The case, numbered FHC/ABJ/CS/883/2023, was brought before the Federal High Court in Abuja.

Goya Foods, a prominent producer and distributor of foods and beverages across the United States, Spanish-speaking countries, and Nigeria, seeks to enforce a longstanding consent judgment issued by the court in December 2006.

The judgment directed the Registrar to rectify the Trademarks Register to reflect Goya Foods Incorporated as the rightful owner of the “Goya Olive Oil” trademark, without any further formalities.

The lawsuit, exclusively revealed to sources, underscores Goya Foods’ determination to safeguard its intellectual property against alleged infringements.

According to court documents, Goya Foods obtained the consent judgment against Chikason Industries Limited, which was accused of marketing “Goya Olive Oil” in Nigeria, thus infringing on Goya Foods’ registered trademark.

Legal counsel for Goya Foods, Ade Adedeji, SAN, emphasized the necessity of rectifying the Trademarks Register to protect their trademark interests effectively.

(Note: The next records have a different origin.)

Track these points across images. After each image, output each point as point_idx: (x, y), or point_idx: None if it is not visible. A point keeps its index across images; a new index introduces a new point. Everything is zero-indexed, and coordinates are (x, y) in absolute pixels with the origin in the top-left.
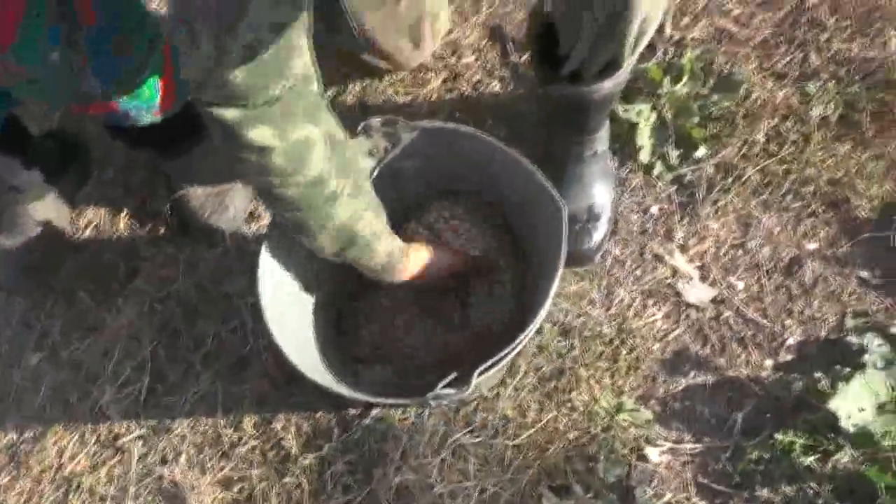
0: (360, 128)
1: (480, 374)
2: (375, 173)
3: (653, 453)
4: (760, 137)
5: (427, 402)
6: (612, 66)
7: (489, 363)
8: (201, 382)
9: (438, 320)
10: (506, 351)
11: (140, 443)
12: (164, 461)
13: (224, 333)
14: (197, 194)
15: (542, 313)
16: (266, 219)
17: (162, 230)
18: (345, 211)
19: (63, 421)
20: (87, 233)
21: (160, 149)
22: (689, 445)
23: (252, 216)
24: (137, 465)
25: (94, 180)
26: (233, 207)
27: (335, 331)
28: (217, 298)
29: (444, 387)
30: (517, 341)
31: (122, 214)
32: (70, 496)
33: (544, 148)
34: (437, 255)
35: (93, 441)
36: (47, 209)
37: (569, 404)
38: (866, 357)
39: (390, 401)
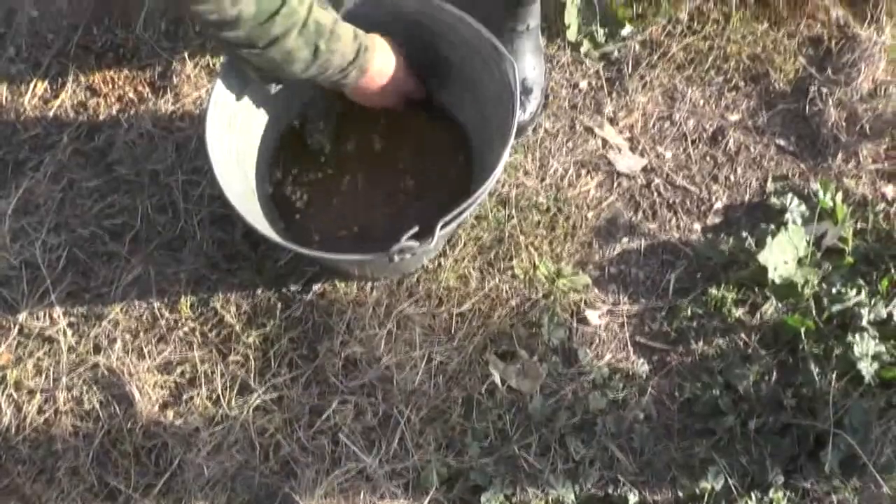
0: None
1: (443, 226)
2: None
3: (592, 316)
4: (684, 16)
5: (391, 256)
6: None
7: (451, 215)
8: (132, 265)
9: (385, 189)
10: (468, 203)
11: (70, 332)
12: (97, 349)
13: (153, 213)
14: None
15: (502, 164)
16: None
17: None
18: (301, 7)
19: None
20: None
21: None
22: (626, 307)
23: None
24: (68, 355)
25: None
26: None
27: (273, 202)
28: (143, 175)
29: (407, 240)
30: (478, 193)
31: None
32: None
33: None
34: (400, 57)
35: (15, 332)
36: None
37: (510, 272)
38: (787, 216)
39: (353, 257)
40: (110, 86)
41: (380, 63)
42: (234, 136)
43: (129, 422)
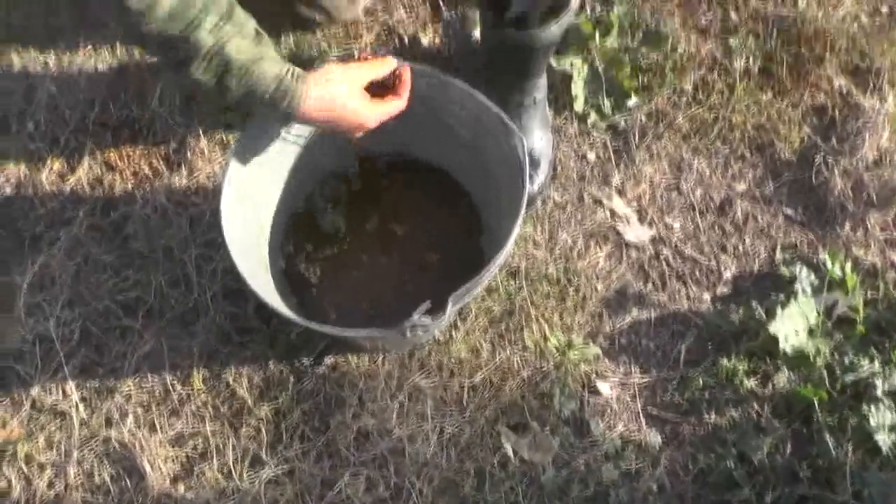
0: (315, 66)
1: (455, 301)
2: None
3: (604, 387)
4: (689, 87)
5: (404, 332)
6: (556, 8)
7: (462, 290)
8: (145, 340)
9: (396, 265)
10: (479, 276)
11: (82, 406)
12: (109, 423)
13: (166, 288)
14: None
15: (513, 238)
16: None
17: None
18: (209, 37)
19: None
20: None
21: None
22: (637, 378)
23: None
24: (80, 429)
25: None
26: None
27: (286, 277)
28: (157, 250)
29: (420, 315)
30: (490, 265)
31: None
32: (2, 467)
33: None
34: (354, 81)
35: (27, 406)
36: None
37: (520, 343)
38: (797, 285)
39: (366, 332)
40: (126, 161)
41: (313, 105)
42: (248, 211)
43: (140, 496)
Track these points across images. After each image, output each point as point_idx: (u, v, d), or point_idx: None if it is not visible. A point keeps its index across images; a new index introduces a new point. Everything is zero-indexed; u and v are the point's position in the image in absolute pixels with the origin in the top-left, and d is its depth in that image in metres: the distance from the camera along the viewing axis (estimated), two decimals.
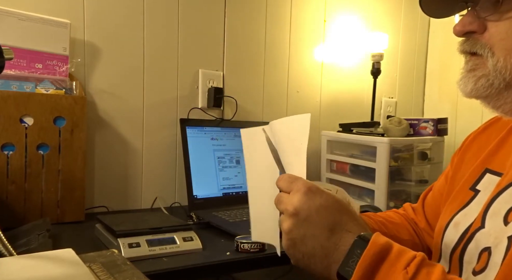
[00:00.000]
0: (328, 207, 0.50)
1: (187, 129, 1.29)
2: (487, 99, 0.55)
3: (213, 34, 1.41)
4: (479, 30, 0.53)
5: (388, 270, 0.44)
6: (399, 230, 0.74)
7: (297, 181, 0.52)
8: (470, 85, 0.55)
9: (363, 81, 1.75)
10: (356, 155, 1.48)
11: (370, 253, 0.45)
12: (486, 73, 0.53)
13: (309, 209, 0.49)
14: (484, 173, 0.61)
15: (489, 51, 0.52)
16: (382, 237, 0.47)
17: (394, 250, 0.46)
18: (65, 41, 1.12)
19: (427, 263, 0.45)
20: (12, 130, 0.98)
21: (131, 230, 0.88)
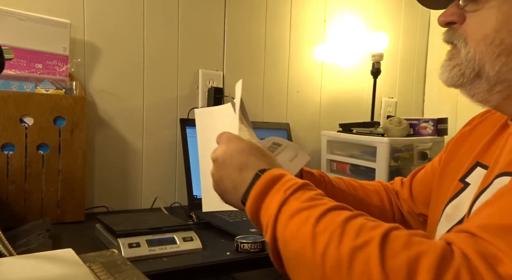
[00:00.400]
0: (241, 151, 0.58)
1: (187, 129, 1.29)
2: (462, 88, 0.57)
3: (213, 34, 1.41)
4: (459, 21, 0.55)
5: (275, 193, 0.50)
6: (370, 195, 0.80)
7: (222, 135, 0.62)
8: (446, 74, 0.57)
9: (363, 81, 1.75)
10: (356, 155, 1.48)
11: (262, 181, 0.51)
12: (459, 63, 0.55)
13: (225, 154, 0.58)
14: (475, 166, 0.63)
15: (463, 42, 0.55)
16: (279, 170, 0.53)
17: (283, 179, 0.51)
18: (65, 41, 1.12)
19: (307, 188, 0.50)
20: (12, 130, 0.98)
21: (131, 230, 0.88)
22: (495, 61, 0.52)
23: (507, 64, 0.52)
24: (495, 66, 0.52)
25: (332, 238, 0.41)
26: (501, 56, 0.51)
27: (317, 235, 0.43)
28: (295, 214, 0.46)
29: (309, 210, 0.45)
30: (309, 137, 1.65)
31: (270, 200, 0.50)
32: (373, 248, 0.39)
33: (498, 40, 0.51)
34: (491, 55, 0.52)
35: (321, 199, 0.48)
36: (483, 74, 0.54)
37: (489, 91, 0.55)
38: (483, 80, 0.54)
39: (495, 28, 0.51)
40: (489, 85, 0.54)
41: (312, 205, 0.46)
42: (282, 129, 1.52)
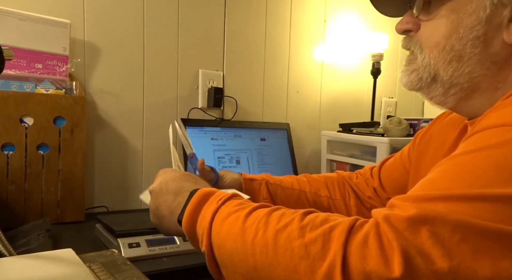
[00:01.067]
0: (175, 178, 0.62)
1: (187, 129, 1.29)
2: (421, 92, 0.60)
3: (213, 34, 1.41)
4: (415, 28, 0.59)
5: (208, 205, 0.53)
6: (319, 187, 0.85)
7: (159, 171, 0.68)
8: (405, 78, 0.60)
9: (363, 81, 1.75)
10: (356, 155, 1.48)
11: (195, 198, 0.54)
12: (416, 68, 0.58)
13: (161, 183, 0.62)
14: None
15: (419, 48, 0.58)
16: (211, 188, 0.57)
17: (217, 193, 0.55)
18: (65, 41, 1.12)
19: (237, 197, 0.54)
20: (12, 130, 0.98)
21: (131, 230, 0.88)
22: (447, 66, 0.55)
23: (458, 69, 0.54)
24: (448, 71, 0.55)
25: (259, 227, 0.45)
26: (453, 62, 0.55)
27: (246, 229, 0.46)
28: (226, 217, 0.49)
29: (238, 212, 0.49)
30: (309, 137, 1.65)
31: (204, 212, 0.53)
32: (294, 226, 0.43)
33: (449, 47, 0.54)
34: (443, 61, 0.55)
35: (248, 202, 0.52)
36: (438, 78, 0.57)
37: (445, 95, 0.58)
38: (439, 84, 0.57)
39: (445, 35, 0.54)
40: (444, 88, 0.57)
41: (241, 208, 0.50)
42: (282, 129, 1.52)
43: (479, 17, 0.52)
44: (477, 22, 0.52)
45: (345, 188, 0.86)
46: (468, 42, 0.53)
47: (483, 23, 0.52)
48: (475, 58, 0.53)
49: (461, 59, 0.54)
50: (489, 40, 0.52)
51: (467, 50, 0.53)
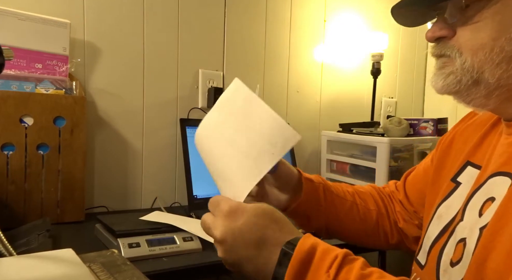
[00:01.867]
0: (249, 225, 0.51)
1: (187, 129, 1.29)
2: (458, 95, 0.58)
3: (213, 34, 1.41)
4: (449, 35, 0.57)
5: (314, 275, 0.47)
6: (366, 200, 0.81)
7: (219, 204, 0.54)
8: (440, 82, 0.58)
9: (363, 81, 1.75)
10: (356, 155, 1.48)
11: (295, 263, 0.47)
12: (453, 71, 0.56)
13: (233, 232, 0.51)
14: (466, 166, 0.64)
15: (457, 52, 0.56)
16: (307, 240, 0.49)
17: (318, 253, 0.48)
18: (65, 41, 1.12)
19: (348, 260, 0.48)
20: (12, 130, 0.98)
21: (131, 230, 0.88)
22: (495, 68, 0.53)
23: (508, 71, 0.53)
24: (495, 74, 0.53)
25: None
26: (502, 63, 0.53)
27: None
28: None
29: None
30: (309, 137, 1.65)
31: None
32: None
33: (498, 49, 0.52)
34: (491, 64, 0.53)
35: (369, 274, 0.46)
36: (482, 81, 0.55)
37: (487, 97, 0.56)
38: (482, 87, 0.55)
39: (492, 37, 0.53)
40: (487, 91, 0.55)
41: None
42: None
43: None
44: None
45: (385, 203, 0.83)
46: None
47: None
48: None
49: (511, 60, 0.52)
50: None
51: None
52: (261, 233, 0.51)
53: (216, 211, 0.54)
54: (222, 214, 0.52)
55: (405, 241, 0.81)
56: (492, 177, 0.55)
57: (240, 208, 0.52)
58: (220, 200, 0.55)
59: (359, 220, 0.80)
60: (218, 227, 0.52)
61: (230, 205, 0.53)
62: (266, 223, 0.52)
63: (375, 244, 0.84)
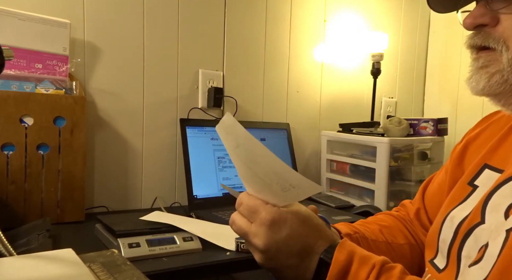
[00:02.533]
0: (293, 236, 0.51)
1: (187, 129, 1.29)
2: (499, 97, 0.53)
3: (213, 34, 1.41)
4: (492, 23, 0.51)
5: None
6: (395, 235, 0.74)
7: (259, 211, 0.53)
8: (482, 83, 0.52)
9: (363, 81, 1.75)
10: (356, 155, 1.48)
11: (333, 273, 0.48)
12: (500, 69, 0.51)
13: (277, 243, 0.51)
14: (483, 169, 0.60)
15: (504, 45, 0.50)
16: (343, 249, 0.49)
17: (355, 263, 0.48)
18: (65, 41, 1.12)
19: (386, 269, 0.48)
20: (12, 130, 0.98)
21: (131, 230, 0.88)
22: None
23: None
24: None
25: None
26: None
27: None
28: None
29: None
30: (309, 137, 1.65)
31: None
32: None
33: None
34: None
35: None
36: None
37: None
38: None
39: None
40: None
41: None
42: (282, 129, 1.52)
43: None
44: None
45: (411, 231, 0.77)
46: None
47: None
48: None
49: None
50: None
51: None
52: (303, 242, 0.51)
53: (257, 219, 0.52)
54: (265, 224, 0.51)
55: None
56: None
57: (282, 217, 0.52)
58: (259, 206, 0.53)
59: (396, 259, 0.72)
60: (261, 237, 0.51)
61: (273, 215, 0.52)
62: (307, 231, 0.52)
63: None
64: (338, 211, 1.32)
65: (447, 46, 1.87)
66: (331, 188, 1.58)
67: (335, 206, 1.38)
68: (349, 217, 1.22)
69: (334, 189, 1.57)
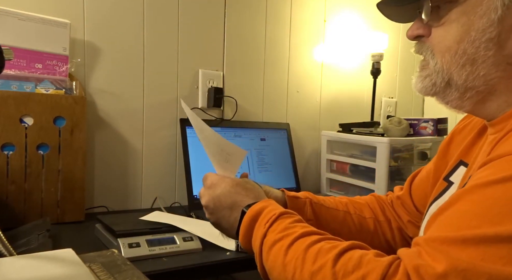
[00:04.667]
0: (225, 194, 0.65)
1: (187, 129, 1.29)
2: (437, 97, 0.60)
3: (213, 34, 1.41)
4: (426, 34, 0.58)
5: (258, 227, 0.58)
6: (362, 209, 0.83)
7: (206, 178, 0.70)
8: (419, 84, 0.59)
9: (363, 81, 1.75)
10: (356, 155, 1.48)
11: (246, 220, 0.60)
12: (429, 73, 0.58)
13: (214, 200, 0.66)
14: (459, 165, 0.65)
15: (431, 53, 0.57)
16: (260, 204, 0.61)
17: (264, 212, 0.59)
18: (65, 41, 1.12)
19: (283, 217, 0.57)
20: (12, 130, 0.98)
21: (131, 230, 0.88)
22: (461, 70, 0.54)
23: (473, 73, 0.54)
24: (461, 75, 0.55)
25: (296, 266, 0.50)
26: (466, 65, 0.54)
27: (286, 264, 0.51)
28: (271, 246, 0.54)
29: (281, 241, 0.54)
30: (309, 137, 1.65)
31: (255, 235, 0.58)
32: (327, 271, 0.46)
33: (461, 51, 0.54)
34: (456, 65, 0.55)
35: (293, 227, 0.55)
36: (452, 83, 0.56)
37: (461, 98, 0.57)
38: (453, 88, 0.57)
39: (456, 39, 0.54)
40: (459, 92, 0.57)
41: (284, 235, 0.54)
42: (282, 129, 1.52)
43: (491, 19, 0.51)
44: (489, 24, 0.51)
45: (385, 209, 0.84)
46: (481, 45, 0.52)
47: (496, 24, 0.51)
48: (489, 61, 0.53)
49: (474, 62, 0.53)
50: (503, 42, 0.52)
51: (480, 53, 0.52)
52: (233, 198, 0.65)
53: (204, 184, 0.69)
54: (206, 186, 0.69)
55: None
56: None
57: (219, 180, 0.67)
58: (207, 175, 0.70)
59: (355, 230, 0.79)
60: (203, 196, 0.68)
61: (212, 179, 0.68)
62: (238, 190, 0.65)
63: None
64: None
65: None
66: (331, 188, 1.58)
67: None
68: None
69: (334, 189, 1.57)
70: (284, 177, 1.45)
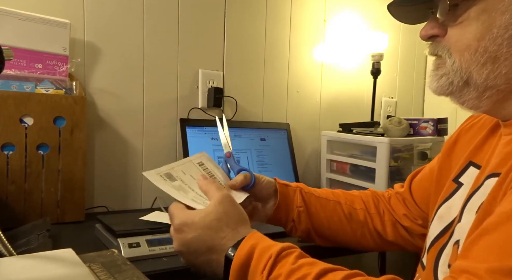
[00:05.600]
0: (198, 238, 0.59)
1: (187, 129, 1.29)
2: (452, 96, 0.59)
3: (213, 34, 1.41)
4: (441, 34, 0.57)
5: (252, 276, 0.52)
6: (353, 200, 0.83)
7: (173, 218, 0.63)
8: (434, 84, 0.59)
9: (363, 81, 1.75)
10: (356, 155, 1.48)
11: (235, 268, 0.54)
12: (446, 72, 0.57)
13: (186, 245, 0.60)
14: (468, 166, 0.64)
15: (447, 52, 0.56)
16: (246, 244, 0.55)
17: (255, 256, 0.53)
18: (65, 41, 1.12)
19: (282, 257, 0.52)
20: (12, 130, 0.98)
21: (131, 230, 0.88)
22: (482, 69, 0.53)
23: (494, 71, 0.53)
24: (482, 74, 0.53)
25: None
26: (487, 64, 0.53)
27: None
28: None
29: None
30: (309, 137, 1.65)
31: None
32: None
33: (482, 49, 0.52)
34: (476, 64, 0.53)
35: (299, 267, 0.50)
36: (471, 82, 0.55)
37: (479, 98, 0.56)
38: (472, 87, 0.55)
39: (476, 37, 0.53)
40: (478, 92, 0.55)
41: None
42: (282, 129, 1.52)
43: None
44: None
45: (380, 203, 0.84)
46: (504, 42, 0.51)
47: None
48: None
49: (496, 60, 0.52)
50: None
51: (503, 50, 0.51)
52: (208, 243, 0.58)
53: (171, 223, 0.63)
54: (175, 229, 0.62)
55: (410, 240, 0.81)
56: (489, 178, 0.55)
57: (188, 222, 0.60)
58: (173, 212, 0.63)
59: (344, 220, 0.81)
60: (175, 240, 0.62)
61: (180, 220, 0.61)
62: (212, 233, 0.58)
63: (367, 244, 0.84)
64: None
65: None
66: (331, 188, 1.58)
67: None
68: None
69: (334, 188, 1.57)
70: (284, 177, 1.45)
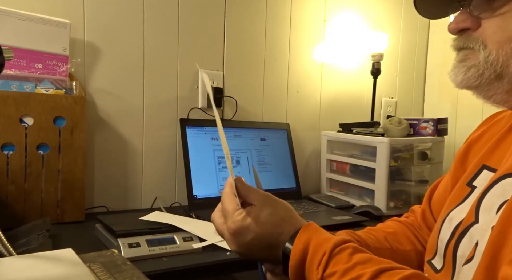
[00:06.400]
0: (257, 238, 0.57)
1: (187, 129, 1.29)
2: (478, 90, 0.57)
3: (213, 34, 1.41)
4: (473, 27, 0.55)
5: (309, 273, 0.52)
6: (401, 242, 0.75)
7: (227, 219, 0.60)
8: (460, 76, 0.56)
9: (363, 81, 1.75)
10: (356, 155, 1.48)
11: (292, 264, 0.54)
12: (476, 64, 0.54)
13: (246, 246, 0.58)
14: (482, 169, 0.62)
15: (481, 44, 0.54)
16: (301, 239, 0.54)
17: (310, 251, 0.53)
18: (65, 41, 1.12)
19: (335, 253, 0.51)
20: (12, 130, 0.98)
21: (131, 230, 0.88)
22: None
23: None
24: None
25: None
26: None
27: None
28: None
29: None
30: (309, 137, 1.65)
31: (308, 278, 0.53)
32: None
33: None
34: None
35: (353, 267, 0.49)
36: (505, 75, 0.53)
37: (510, 92, 0.54)
38: (505, 81, 0.53)
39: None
40: (511, 85, 0.53)
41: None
42: (282, 129, 1.52)
43: None
44: None
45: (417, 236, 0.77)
46: None
47: None
48: None
49: None
50: None
51: None
52: (268, 241, 0.57)
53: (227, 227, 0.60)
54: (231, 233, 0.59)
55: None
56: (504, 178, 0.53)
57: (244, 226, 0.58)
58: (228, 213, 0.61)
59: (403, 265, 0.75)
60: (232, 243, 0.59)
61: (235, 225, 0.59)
62: (269, 230, 0.57)
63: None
64: (338, 211, 1.32)
65: (447, 46, 1.86)
66: (331, 188, 1.58)
67: (335, 206, 1.38)
68: (349, 217, 1.22)
69: (334, 189, 1.57)
70: (284, 177, 1.45)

Despite appeals to the Registrar, the requested rectification has not been implemented, prompting Goya Foods to escalate the matter through legal channels.

The case has been adjourned to September 27, 2024, for further proceedings, highlighting the complexity and significance of trademark disputes in the global marketplace.

Goya Foods remains committed to upholding its brand integrity and securing its proprietary interests amidst the evolving landscape of international trademark law.